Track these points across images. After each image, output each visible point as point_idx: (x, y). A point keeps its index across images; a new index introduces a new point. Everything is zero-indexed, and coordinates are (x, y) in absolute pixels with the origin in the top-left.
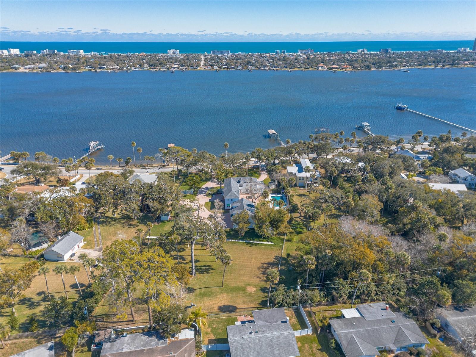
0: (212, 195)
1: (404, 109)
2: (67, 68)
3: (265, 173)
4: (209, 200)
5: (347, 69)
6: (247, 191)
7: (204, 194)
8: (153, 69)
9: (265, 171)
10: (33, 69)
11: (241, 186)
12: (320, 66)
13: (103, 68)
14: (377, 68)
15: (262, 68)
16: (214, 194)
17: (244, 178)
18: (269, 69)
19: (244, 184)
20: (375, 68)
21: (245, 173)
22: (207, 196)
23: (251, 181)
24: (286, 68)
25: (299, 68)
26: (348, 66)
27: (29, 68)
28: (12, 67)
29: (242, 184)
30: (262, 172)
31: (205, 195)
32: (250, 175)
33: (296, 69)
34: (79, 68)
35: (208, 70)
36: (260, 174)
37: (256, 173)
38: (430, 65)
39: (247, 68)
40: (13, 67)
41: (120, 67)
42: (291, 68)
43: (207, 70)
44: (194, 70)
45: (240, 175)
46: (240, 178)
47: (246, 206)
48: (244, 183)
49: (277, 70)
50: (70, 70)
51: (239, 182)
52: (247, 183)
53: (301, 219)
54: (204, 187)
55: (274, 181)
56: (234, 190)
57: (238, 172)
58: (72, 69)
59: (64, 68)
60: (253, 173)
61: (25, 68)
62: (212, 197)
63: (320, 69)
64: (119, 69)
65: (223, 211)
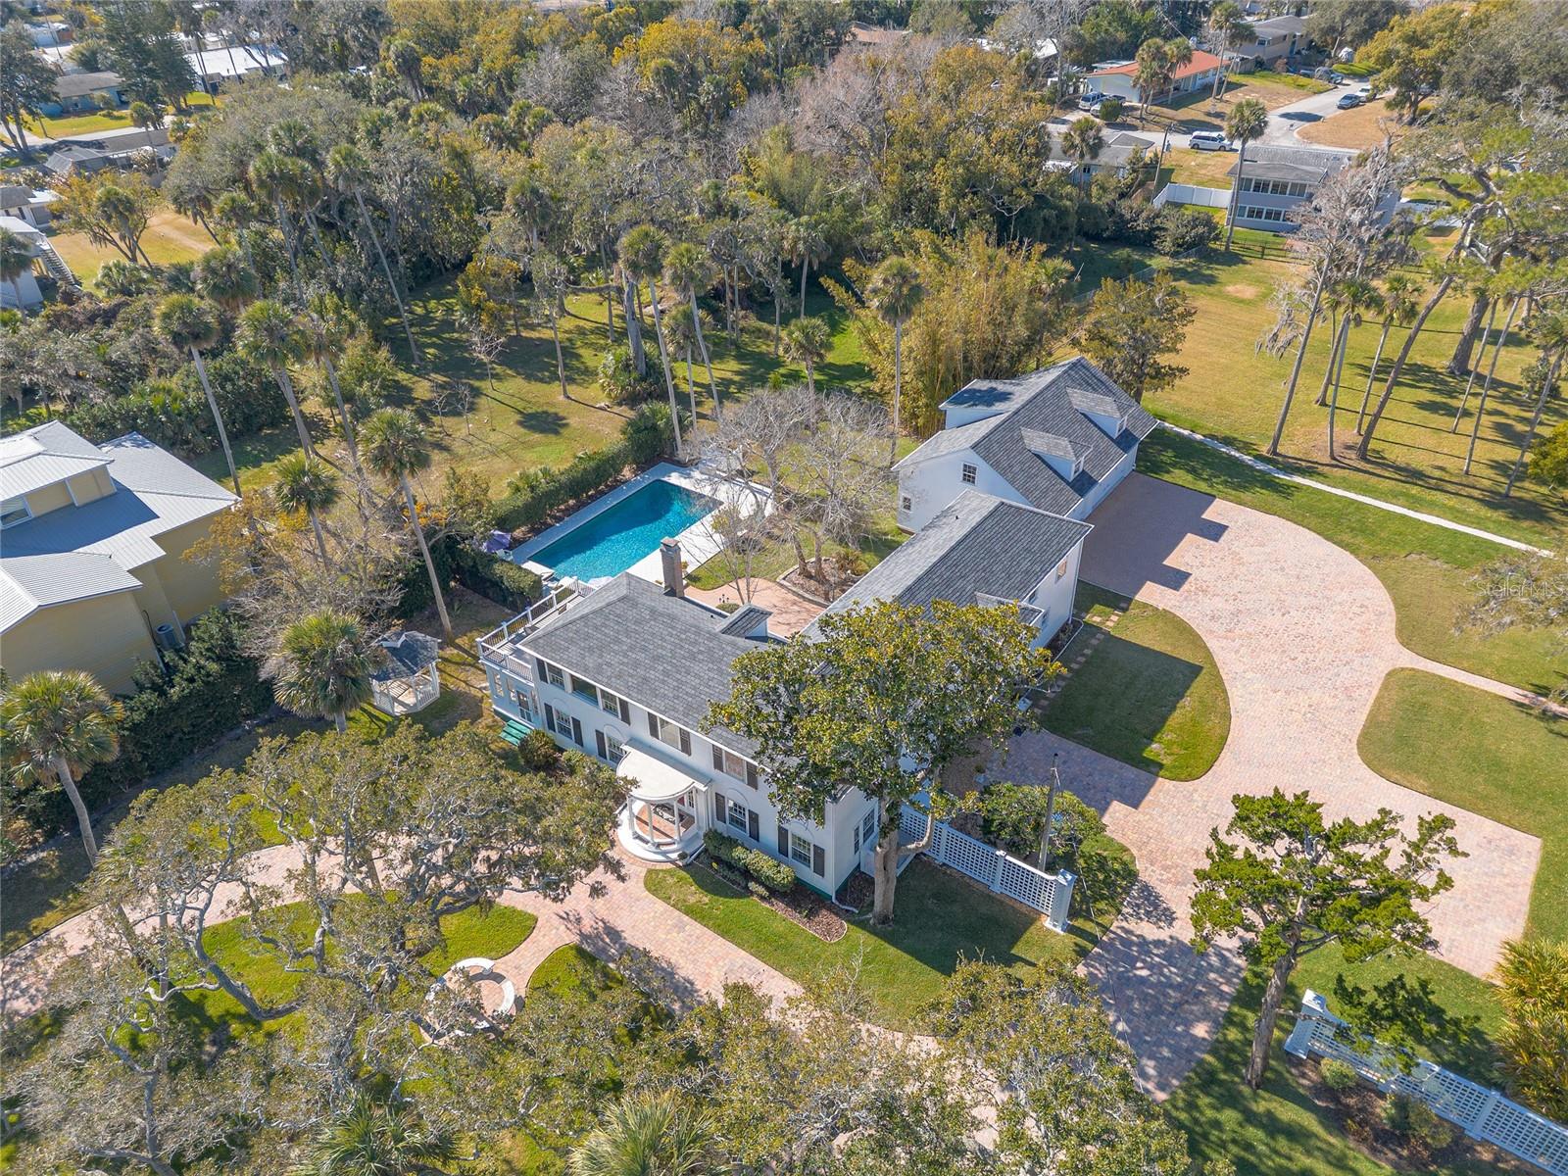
4: (1133, 800)
22: (1123, 882)
65: (1097, 619)
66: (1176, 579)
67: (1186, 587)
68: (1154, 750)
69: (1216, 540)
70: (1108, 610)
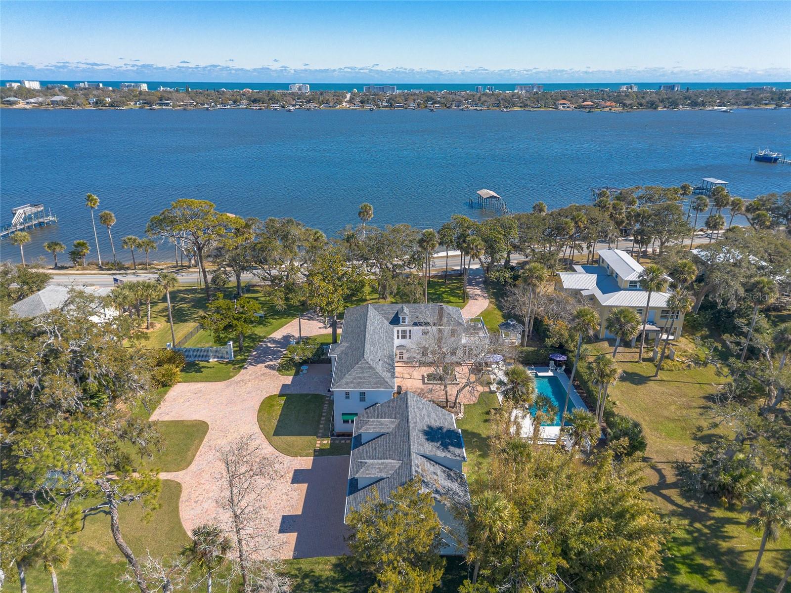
0: (298, 366)
1: (776, 160)
2: (101, 103)
3: (478, 292)
4: (284, 386)
5: (613, 109)
6: (424, 354)
7: (271, 363)
8: (255, 107)
9: (482, 289)
10: (41, 104)
11: (404, 337)
12: (561, 104)
13: (167, 105)
14: (668, 108)
15: (453, 107)
16: (305, 362)
17: (416, 305)
18: (467, 108)
19: (416, 328)
20: (665, 107)
21: (419, 291)
22: (281, 369)
23: (441, 317)
24: (498, 106)
25: (521, 107)
26: (614, 104)
27: (35, 103)
28: (5, 101)
29: (408, 329)
30: (470, 290)
31: (272, 368)
32: (436, 298)
33: (516, 109)
34: (124, 104)
35: (356, 109)
36: (465, 297)
37: (452, 293)
38: (766, 104)
39: (426, 107)
40: (7, 101)
41: (197, 103)
42: (506, 107)
43: (353, 109)
44: (329, 108)
45: (403, 297)
46: (399, 306)
47: (422, 438)
48: (415, 324)
49: (481, 110)
50: (106, 107)
51: (395, 321)
52: (427, 324)
53: (668, 499)
54: (278, 335)
55: (520, 320)
56: (373, 353)
57: (395, 288)
58: (111, 105)
59: (97, 103)
60: (444, 292)
61: (28, 103)
62: (297, 373)
63: (561, 108)
64: (195, 106)
65: (325, 442)
66: (299, 477)
67: (291, 475)
68: (282, 401)
69: (284, 517)
70: (322, 448)
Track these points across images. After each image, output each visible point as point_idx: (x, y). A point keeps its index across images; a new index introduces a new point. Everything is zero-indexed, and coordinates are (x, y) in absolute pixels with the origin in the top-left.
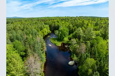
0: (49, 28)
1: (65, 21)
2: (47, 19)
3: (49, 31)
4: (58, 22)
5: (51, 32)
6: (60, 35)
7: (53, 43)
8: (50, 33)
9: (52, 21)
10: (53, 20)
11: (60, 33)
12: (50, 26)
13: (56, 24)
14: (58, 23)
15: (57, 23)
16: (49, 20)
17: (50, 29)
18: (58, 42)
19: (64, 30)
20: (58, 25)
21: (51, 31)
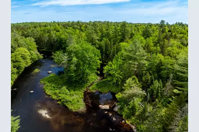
0: (34, 46)
1: (74, 28)
2: (30, 25)
3: (36, 55)
4: (58, 31)
5: (41, 57)
6: (73, 67)
7: (54, 97)
8: (39, 60)
9: (42, 29)
10: (45, 26)
11: (75, 59)
12: (38, 41)
13: (54, 36)
14: (58, 33)
15: (55, 32)
16: (35, 27)
17: (38, 48)
18: (72, 92)
19: (86, 50)
20: (59, 38)
21: (41, 53)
========
Please output every line above as a JSON list of strings, one string per line, skipping blank lines. Leave the pictures out.

[
  "Track these points across images. After each image, output each visible point as point_idx: (x, y). A point keeps its index across images; a new index introduces a new point. Everything is zero-indexed, and coordinates are (x, y) in absolute pixels with the origin in the top-left.",
  "0: (212, 195)",
  "1: (404, 109)",
  "2: (67, 68)",
  "3: (265, 173)",
  "4: (209, 200)",
  "5: (347, 69)",
  "6: (247, 191)",
  "7: (204, 194)",
  "8: (153, 69)",
  "9: (265, 171)",
  "10: (33, 69)",
  "11: (241, 186)",
  "12: (320, 66)",
  "13: (103, 68)",
  "14: (377, 68)",
  "15: (262, 68)",
  "16: (214, 194)",
  "17: (244, 178)",
  "18: (269, 69)",
  "19: (244, 184)",
  "20: (375, 68)",
  "21: (245, 173)",
  "22: (207, 196)",
  "23: (251, 181)",
  "24: (286, 68)",
  "25: (299, 68)",
  "26: (348, 66)",
  "27: (29, 68)",
  "28: (12, 67)",
  "29: (242, 184)",
  "30: (262, 172)",
  "31: (205, 195)",
  "32: (250, 175)",
  "33: (296, 69)",
  "34: (79, 68)",
  "35: (208, 70)",
  "36: (260, 174)",
  "37: (256, 173)",
  "38: (430, 65)",
  "39: (247, 68)",
  "40: (13, 67)",
  "41: (120, 67)",
  "42: (291, 68)",
  "43: (207, 70)",
  "44: (194, 70)",
  "45: (240, 175)",
  "46: (240, 178)",
  "47: (246, 206)",
  "48: (244, 183)",
  "49: (277, 70)",
  "50: (70, 70)",
  "51: (239, 182)",
  "52: (247, 183)",
  "53: (301, 219)",
  "54: (204, 187)",
  "55: (274, 181)",
  "56: (234, 190)",
  "57: (238, 172)",
  "58: (72, 69)",
  "59: (64, 68)",
  "60: (253, 173)",
  "61: (25, 68)",
  "62: (212, 197)",
  "63: (320, 69)",
  "64: (119, 69)",
  "65: (223, 211)",
  "4: (1133, 800)",
  "22: (1123, 882)",
  "65: (1097, 619)",
  "66: (1176, 579)",
  "67: (1186, 587)",
  "68: (1154, 750)",
  "69: (1216, 540)",
  "70: (1108, 610)",
  "0: (298, 366)",
  "1: (776, 160)",
  "2: (101, 103)",
  "3: (478, 292)",
  "4: (284, 386)",
  "5: (613, 109)",
  "6: (424, 354)",
  "7: (271, 363)",
  "8: (255, 107)",
  "9: (482, 289)",
  "10: (41, 104)",
  "11: (404, 337)",
  "12: (561, 104)",
  "13: (167, 105)",
  "14: (668, 108)",
  "15: (453, 107)",
  "16: (305, 362)",
  "17: (416, 305)",
  "18: (467, 108)",
  "19: (416, 328)",
  "20: (665, 107)",
  "21: (419, 291)",
  "22: (281, 369)",
  "23: (441, 317)",
  "24: (498, 106)",
  "25: (521, 107)",
  "26: (614, 104)",
  "27: (35, 103)",
  "28: (5, 101)",
  "29: (408, 329)",
  "30: (470, 290)",
  "31: (272, 368)",
  "32: (436, 298)",
  "33: (516, 109)",
  "34: (124, 104)",
  "35: (356, 109)",
  "36: (465, 297)",
  "37: (452, 293)",
  "38: (766, 104)",
  "39: (426, 107)",
  "40: (7, 101)",
  "41: (197, 103)",
  "42: (506, 107)",
  "43: (353, 109)",
  "44: (329, 108)",
  "45: (403, 297)",
  "46: (399, 306)",
  "47: (422, 438)",
  "48: (415, 324)",
  "49: (481, 110)",
  "50: (106, 107)",
  "51: (395, 321)",
  "52: (427, 324)",
  "53: (668, 499)",
  "54: (278, 335)",
  "55: (520, 320)",
  "56: (373, 353)",
  "57: (395, 288)",
  "58: (111, 105)",
  "59: (97, 103)",
  "60: (444, 292)",
  "61: (28, 103)",
  "62: (297, 373)",
  "63: (561, 108)",
  "64: (195, 106)",
  "65: (325, 442)",
  "66: (299, 477)",
  "67: (291, 475)",
  "68: (282, 401)",
  "69: (284, 517)",
  "70: (322, 448)",
  "Track these points across images. After each image, output each visible point as point_idx: (x, y). A point keeps its index across images; a new index introduces a new point. Everything is zero-indexed, and coordinates are (x, y) in absolute pixels with the origin in the top-left.",
  "0: (49, 28)",
  "1: (65, 21)",
  "2: (47, 19)",
  "3: (49, 31)",
  "4: (58, 22)",
  "5: (51, 32)",
  "6: (60, 35)",
  "7: (53, 43)",
  "8: (50, 33)",
  "9: (52, 21)",
  "10: (53, 20)",
  "11: (60, 33)",
  "12: (50, 26)",
  "13: (56, 24)",
  "14: (58, 23)",
  "15: (57, 23)",
  "16: (49, 20)",
  "17: (50, 29)",
  "18: (58, 42)",
  "19: (64, 30)",
  "20: (58, 25)",
  "21: (51, 31)",
  "0: (34, 46)",
  "1: (74, 28)",
  "2: (30, 25)",
  "3: (36, 55)",
  "4: (58, 31)",
  "5: (41, 57)",
  "6: (73, 67)",
  "7: (54, 97)",
  "8: (39, 60)",
  "9: (42, 29)",
  "10: (45, 26)",
  "11: (75, 59)",
  "12: (38, 41)",
  "13: (54, 36)",
  "14: (58, 33)",
  "15: (55, 32)",
  "16: (35, 27)",
  "17: (38, 48)",
  "18: (72, 92)",
  "19: (86, 50)",
  "20: (59, 38)",
  "21: (41, 53)"
]